Era stato attaccato da uno squalo toro da dieci metri che gli aveva staccato un braccio e una gamba. Stava svolgendo una missione, nella baia di Sidney, il sommozzatore Paul De Gelder, quando all'improvviso, l'11 febbraio 2009, la sua vita è cambiata. E non del tutto in negativo. Ora, nonostante l'incidente, non cova odio verso quelle creature che gli hanno tolto per sempre degli organi vitali, anzi si batte per loro e promuove una campagna per cambiare la visione che la gente comune ha dei pescecani. "Passare del tempo con gli squali, imparare a conoscerli è una cosa che cambia la vita - spiega De Gelder al Guardian - insegna a superare i pregiudizi e andare oltre alle nostre paure".
La storia - De Gelder, all'epoca sommozzatore nella marina militare americana, doveva portare a termine una semplice missione di routine. "Dovevo testare un nuovo equipaggiamento dell'unità subacquea dell'antiterrorismo - ha raccontato l'uomo - è arrivato da dietro, sbucato dal buio, abbiamo stabilito un contatto visivo per qualche secondo, poi mi ha staccato con un solo morso un braccio e una gamba". La sua vita poteva finire lì, ma è riuscito a raggiungere l'imbarcazione base ed è stato salvato dall'equipaggio.
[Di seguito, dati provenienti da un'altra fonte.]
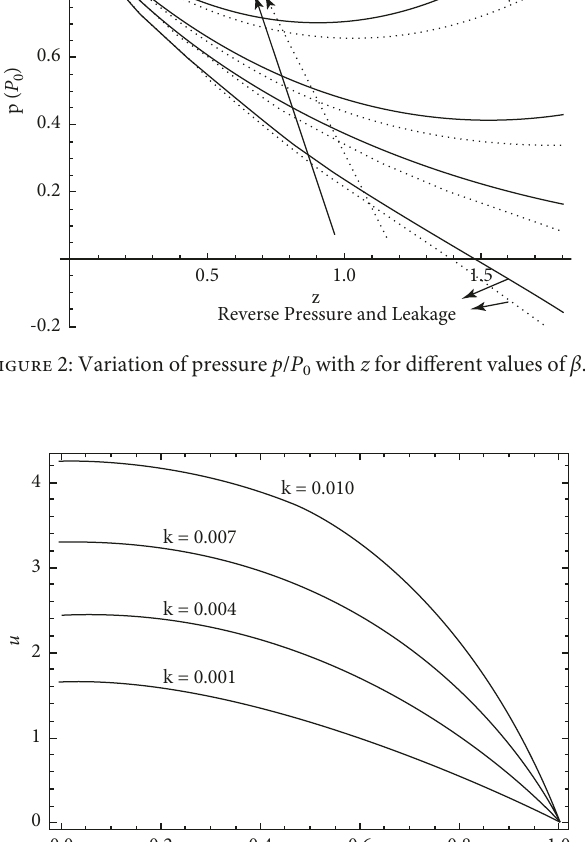
Figure 6: Variation of redial velocity v with r for different values of We 2 , where z � 0.1, P 0 � 43, K � 0.001, n � − 1, and m � 0.5.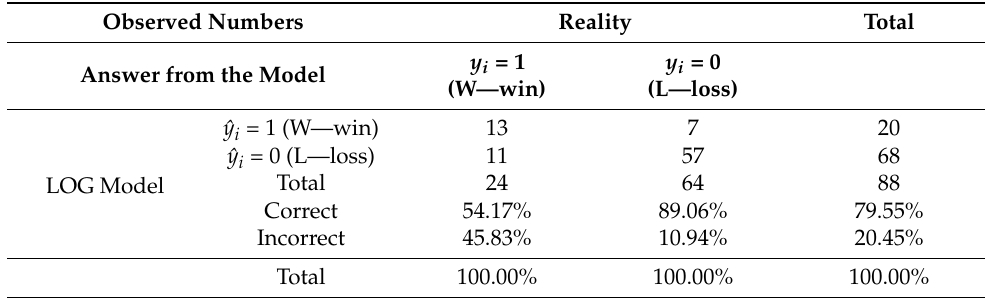
Table 9. Summary of classification for the LOG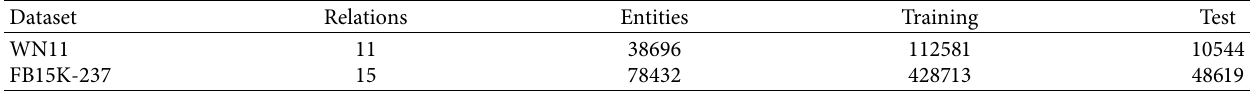
Table 1: Experimental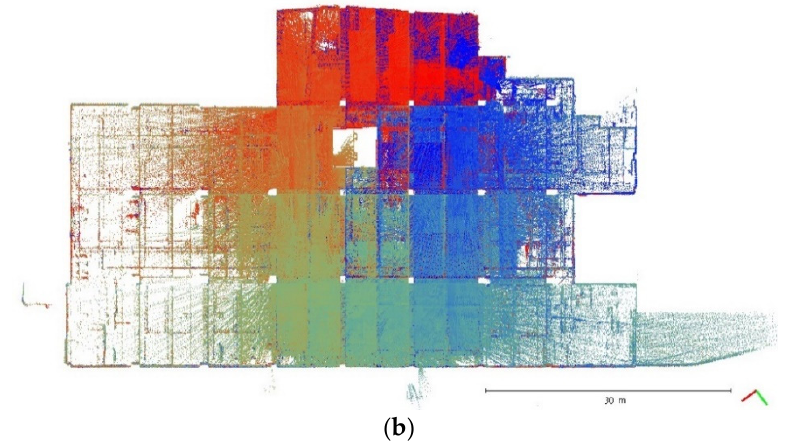
Figure 6. The top view of calibration dataset DATA2. ( a ) Point cloud colored by SLAM condition; ( b ) Point cloud colored by scanning time.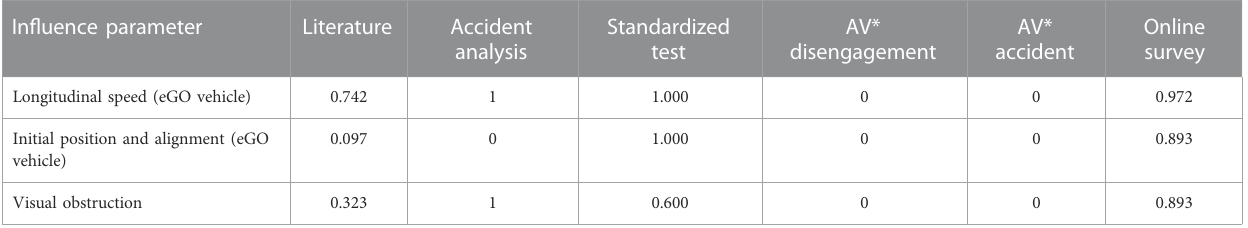
TABLE 5 In fl uence parameters classi fi ed differently by K-prototype and Ward ’ s hierarchical clustering (K-prototype: most important; Ward: less important).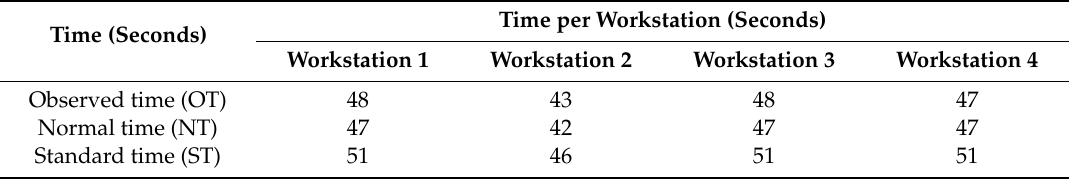
Table 7. Time estimations for the redesigned process.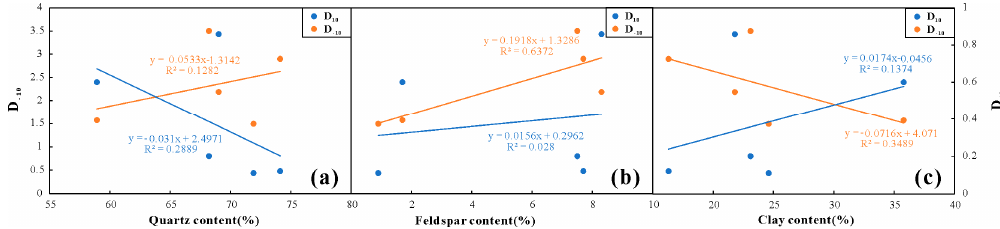
Figure 13. The correlations between mineral compositions and multifractal parameters. ( a ) the correlations between D -10 , D 10 with quartz content; ( b ) the correlations between D -10 , D 10 with feldspar correlations between D − 10 , D 10 with quartz content; ( b ) the correlations between D − 10 , D 10 with content; ( c ) the correlations between D -10 , D 10 with clay content. feldspar content; ( c ) the correlations between D − 10 , D 10 with clay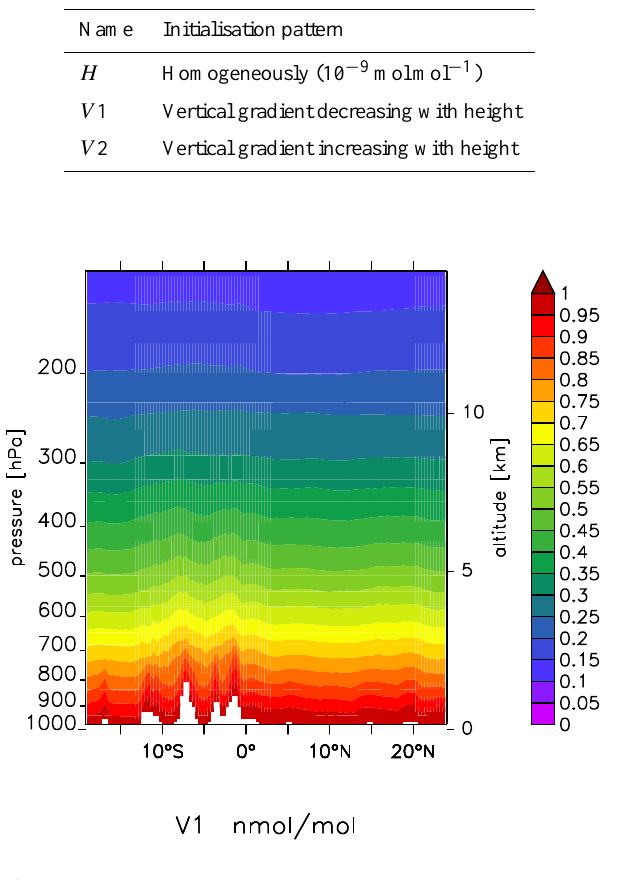
Fig. 4. Initialisation pattern of the passive tracer V 1 . The horizontal axis shows rotated coordinates.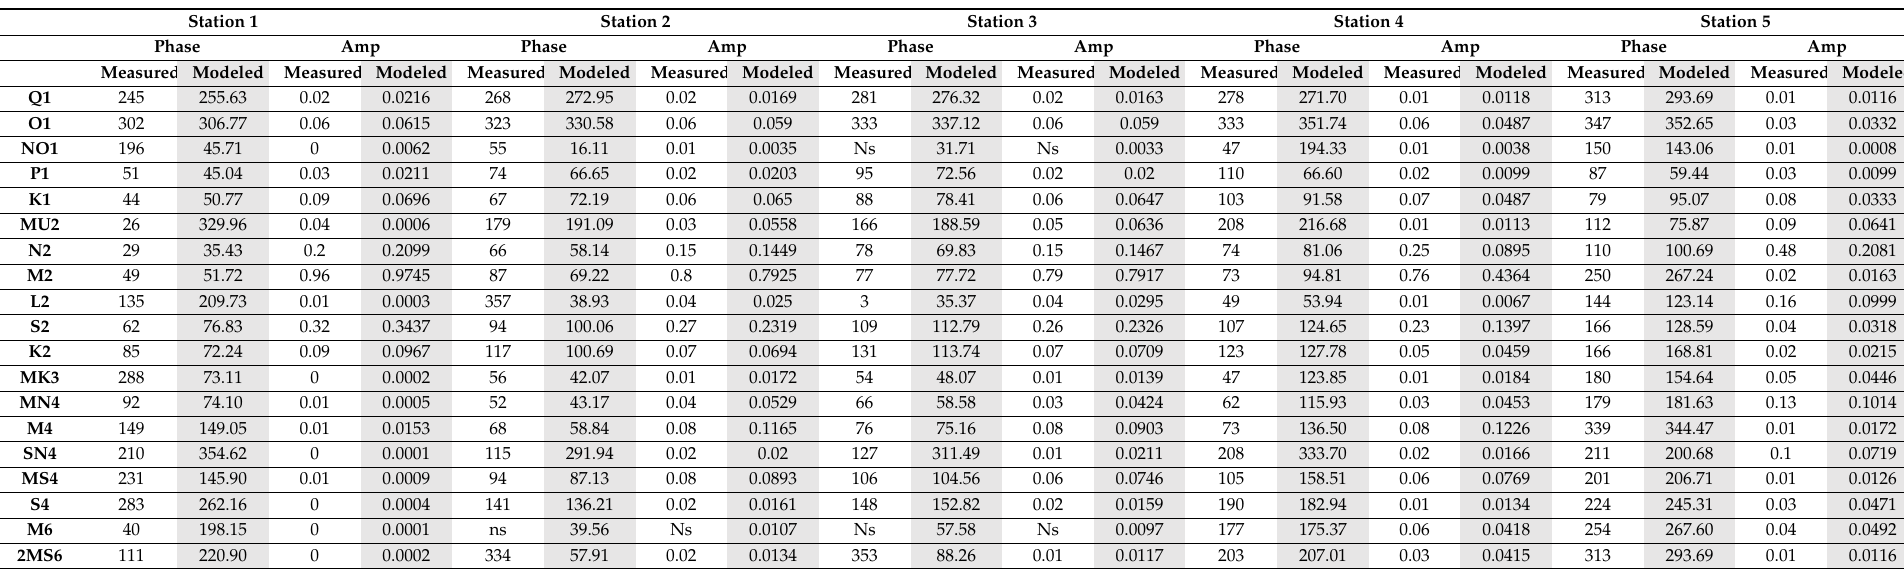
Table A1. Modeled and observed comparison for phase and amplitude in station 1, 2, 3, 4, and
L'amore per gli squali - Ma, dopo quell'aggressione così feroce, il sommozzatore non ha avuto più paura di quelle creature e da allora ne è diventato il più ardente difensore. Ha imparato a conoscerli e ha capito che non sono crudeli, come pensano tutti: "Un giorno mi hanno invitato a prendere parte a delle riprese nelle isole Fiji - ha aggiunto De Gelder - ero andato per farmi una vacanza. Poi mi sono ritrovato vicino diversi esemplari di squali toro. Ma non mi hanno aggredito. È stato incredibile, io gli davo da mangiare e loro non avevano nessuna reazione cattiva. Da quella giornata i miei pregiudizi su di loro sono spariti". Dopo alcune ospitate televisive nelle emittenti americane si è trasferito a Los Angeles e parla ai convegni, come ospite di terapie motivazionali. E dei pescecani, che gli hanno strappato per sempre degli arti, ne ha parlato anche in un libro dal titolo "Perché abbiamo bisogno di salvare il più incompreso dei predatori". Nel testo spiega della sua esperienza tragica e della nuova vita che quelle creature gli hanno regalato perché "non sono la personificazione del male - sottolinea - e non uccidono solo per il gusto di farlo".